Cuplikan Artikel:

Gelombang Panas Malam Hari: Ancaman Baru bagi Kualitas Tidur Jutaan Orang

Suhu yang meningkat pada malam hari telah terbukti berdampak signifikan terhadap kualitas tidur jutaan orang. Penelitian yang dipublikasikan dalam Environmental International menunjukkan hubungan langsung antara suhu malam yang lebih hangat dengan gangguan tidur. Fenomena ini semakin menjadi perhatian dalam konteks pemanasan global yang tak terhindarkan.

Data dari penelitian ini diambil dari program All of Us, yang memonitor pola tidur menggunakan perangkat wearable. Mereka menemukan bahwa setiap kenaikan suhu malam hari sebesar 10 derajat dapat mengurangi waktu tidur sekitar 2,63 menit. Meskipun terlihat kecil jika dihitung per individu, efek kumulatifnya sangat besar ketika diterapkan pada populasi global. “Jika dikalikan jutaan orang, dampaknya benar-benar besar bagi kesehatan masyarakat,” ungkap Dr. Jiawen Liao dari Keck School of Medicine, University of Southern California.

Kumpulan Tugas:
**a)** Tuliskan kembali bagian artikel tentang gelombang panas malam hari dari "Suhu yang meningkat" sampai "yang tak terhindarkan.".
**b)** Sebutkan semua nama diri yang muncul dalam artikel tentang gelombang panas malam hari, yaitu nama orang, jurnal, program, dan lembaga.
**c)** Menurut artikel tentang gelombang panas malam hari, berapa banyak waktu tidur berkurang untuk setiap kenaikan suhu malam hari sebesar 10 derajat?
Baris-baris data yang disertakan tidak diperlukan.

Baris Data:

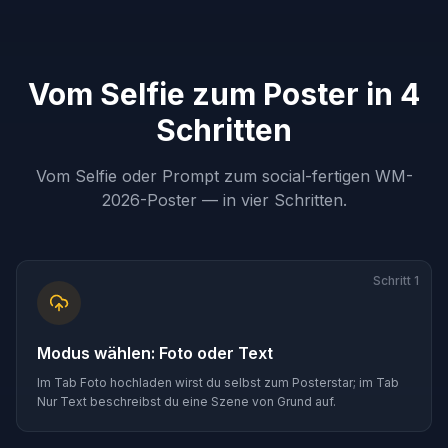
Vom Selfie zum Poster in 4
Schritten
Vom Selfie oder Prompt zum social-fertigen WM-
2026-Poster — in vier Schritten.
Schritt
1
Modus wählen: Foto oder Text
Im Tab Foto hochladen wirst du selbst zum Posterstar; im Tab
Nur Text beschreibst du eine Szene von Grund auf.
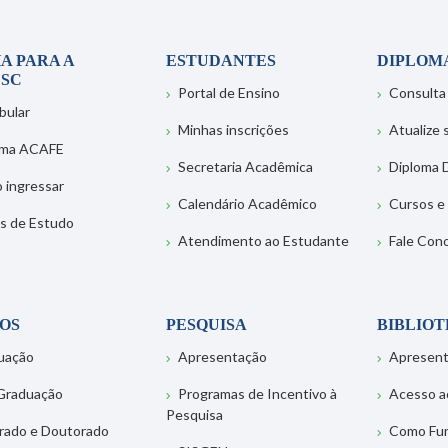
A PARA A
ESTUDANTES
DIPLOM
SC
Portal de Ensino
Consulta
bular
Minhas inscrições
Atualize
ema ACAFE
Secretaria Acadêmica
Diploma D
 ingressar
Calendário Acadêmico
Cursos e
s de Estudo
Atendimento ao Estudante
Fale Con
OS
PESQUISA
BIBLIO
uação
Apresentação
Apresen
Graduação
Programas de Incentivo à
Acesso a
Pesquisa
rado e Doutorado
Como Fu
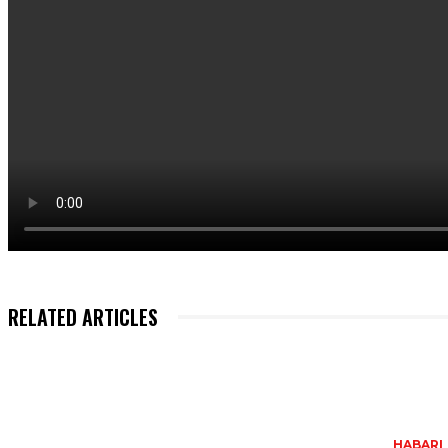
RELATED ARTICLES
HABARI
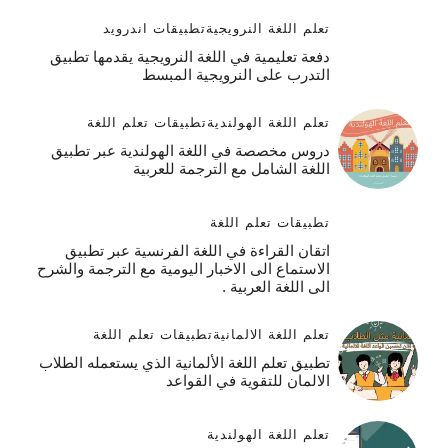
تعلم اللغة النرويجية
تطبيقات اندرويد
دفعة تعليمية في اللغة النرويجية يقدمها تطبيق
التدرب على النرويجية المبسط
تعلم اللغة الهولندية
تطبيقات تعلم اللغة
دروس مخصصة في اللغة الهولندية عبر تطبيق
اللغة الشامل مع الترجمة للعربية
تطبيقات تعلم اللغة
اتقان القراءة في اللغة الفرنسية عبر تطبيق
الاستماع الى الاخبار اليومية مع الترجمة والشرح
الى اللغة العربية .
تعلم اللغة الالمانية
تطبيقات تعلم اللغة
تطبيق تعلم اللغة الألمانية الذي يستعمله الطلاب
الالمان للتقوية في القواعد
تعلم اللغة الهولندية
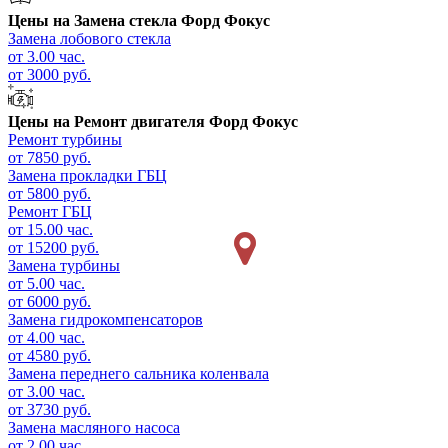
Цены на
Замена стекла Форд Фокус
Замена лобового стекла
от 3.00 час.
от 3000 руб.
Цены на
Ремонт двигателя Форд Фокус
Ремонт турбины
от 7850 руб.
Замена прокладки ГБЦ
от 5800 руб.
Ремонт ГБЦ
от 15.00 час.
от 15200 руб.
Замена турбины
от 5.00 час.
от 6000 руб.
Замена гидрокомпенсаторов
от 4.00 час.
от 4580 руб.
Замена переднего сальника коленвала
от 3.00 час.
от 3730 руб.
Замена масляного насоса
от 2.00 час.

--

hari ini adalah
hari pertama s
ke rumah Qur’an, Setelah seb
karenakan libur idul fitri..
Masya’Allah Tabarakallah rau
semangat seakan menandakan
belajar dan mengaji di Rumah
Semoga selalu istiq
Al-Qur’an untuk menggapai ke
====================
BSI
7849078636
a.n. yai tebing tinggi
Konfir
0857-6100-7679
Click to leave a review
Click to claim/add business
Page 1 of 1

Kunci Jawaban:
**a)**
Suhu yang meningkat pada malam hari telah terbukti berdampak signifikan terhadap kualitas tidur jutaan orang. Penelitian yang dipublikasikan dalam Environmental International menunjukkan hubungan langsung antara suhu malam yang lebih hangat dengan gangguan tidur. Fenomena ini semakin menjadi perhatian dalam konteks pemanasan global yang tak terhindarkan.

**b)** Environmental International, All of Us, Jiawen Liao, Keck School of Medicine, University of Southern California

**c)** Sekitar 2,63 menit.